(Data section)
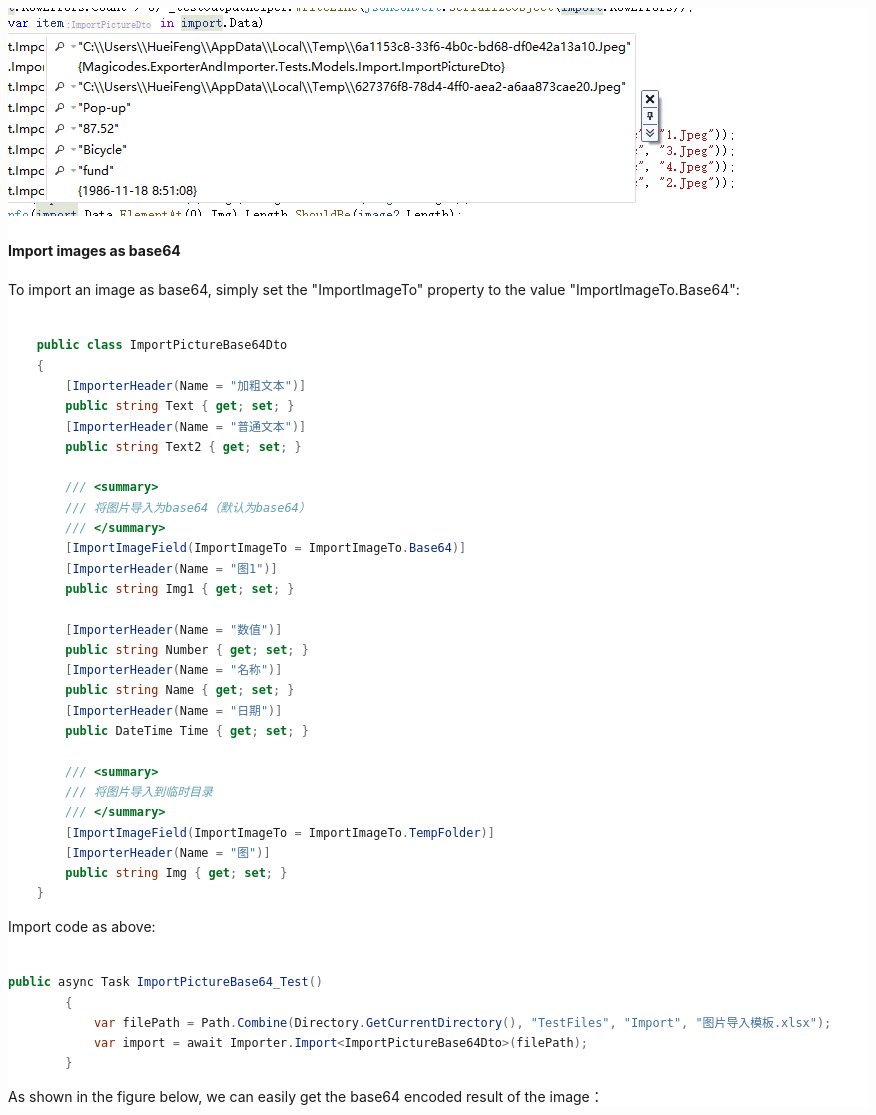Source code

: ![导入到临时目录](../res/8-2.png)


#### Import images as base64

To import an image as base64, simply set the "ImportImageTo" property to the value "ImportImageTo.Base64":
```csharp

    public class ImportPictureBase64Dto
    {
        [ImporterHeader(Name = "加粗文本")]
        public string Text { get; set; }
        [ImporterHeader(Name = "普通文本")]
        public string Text2 { get; set; }

        /// <summary>
        /// 将图片导入为base64（默认为base64）
        /// </summary>
        [ImportImageField(ImportImageTo = ImportImageTo.Base64)]
        [ImporterHeader(Name = "图1")]
        public string Img1 { get; set; }

        [ImporterHeader(Name = "数值")]
        public string Number { get; set; }
        [ImporterHeader(Name = "名称")]
        public string Name { get; set; }
        [ImporterHeader(Name = "日期")]
        public DateTime Time { get; set; }

        /// <summary>
        /// 将图片导入到临时目录
        /// </summary>
        [ImportImageField(ImportImageTo = ImportImageTo.TempFolder)]
        [ImporterHeader(Name = "图")]
        public string Img { get; set; }
    }

```
Import code as above:
```csharp

public async Task ImportPictureBase64_Test()
        {
            var filePath = Path.Combine(Directory.GetCurrentDirectory(), "TestFiles", "Import", "图片导入模板.xlsx");
            var import = await Importer.Import<ImportPictureBase64Dto>(filePath);
        }

```
As shown in the figure below, we can easily get the base64 encoded result of the image：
(End Data section)
• [Exercise requirements]: The records above must be output exactly, except for their pictures.

• [Your response]:
Source code

: ![导入到临时目录](../res/8-2.png)


#### Import images as base64

To import an image as base64, simply set the "ImportImageTo" property to the value "ImportImageTo.Base64":
```csharp

    public class ImportPictureBase64Dto
    {
        [ImporterHeader(Name = "加粗文本")]
        public string Text { get; set; }
        [ImporterHeader(Name = "普通文本")]
        public string Text2 { get; set; }

        /// <summary>
        /// 将图片导入为base64（默认为base64）
        /// </summary>
        [ImportImageField(ImportImageTo = ImportImageTo.Base64)]
        [ImporterHeader(Name = "图1")]
        public string Img1 { get; set; }

        [ImporterHeader(Name = "数值")]
        public string Number { get; set; }
        [ImporterHeader(Name = "名称")]
        public string Name { get; set; }
        [ImporterHeader(Name = "日期")]
        public DateTime Time { get; set; }

        /// <summary>
        /// 将图片导入到临时目录
        /// </summary>
        [ImportImageField(ImportImageTo = ImportImageTo.TempFolder)]
        [ImporterHeader(Name = "图")]
        public string Img { get; set; }
    }

```
Import code as above:
```csharp

public async Task ImportPictureBase64_Test()
        {
            var filePath = Path.Combine(Directory.GetCurrentDirectory(), "TestFiles", "Import", "图片导入模板.xlsx");
            var import = await Importer.Import<ImportPictureBase64Dto>(filePath);
        }

```
As shown in the figure below, we can easily get the base64 encoded result of the image：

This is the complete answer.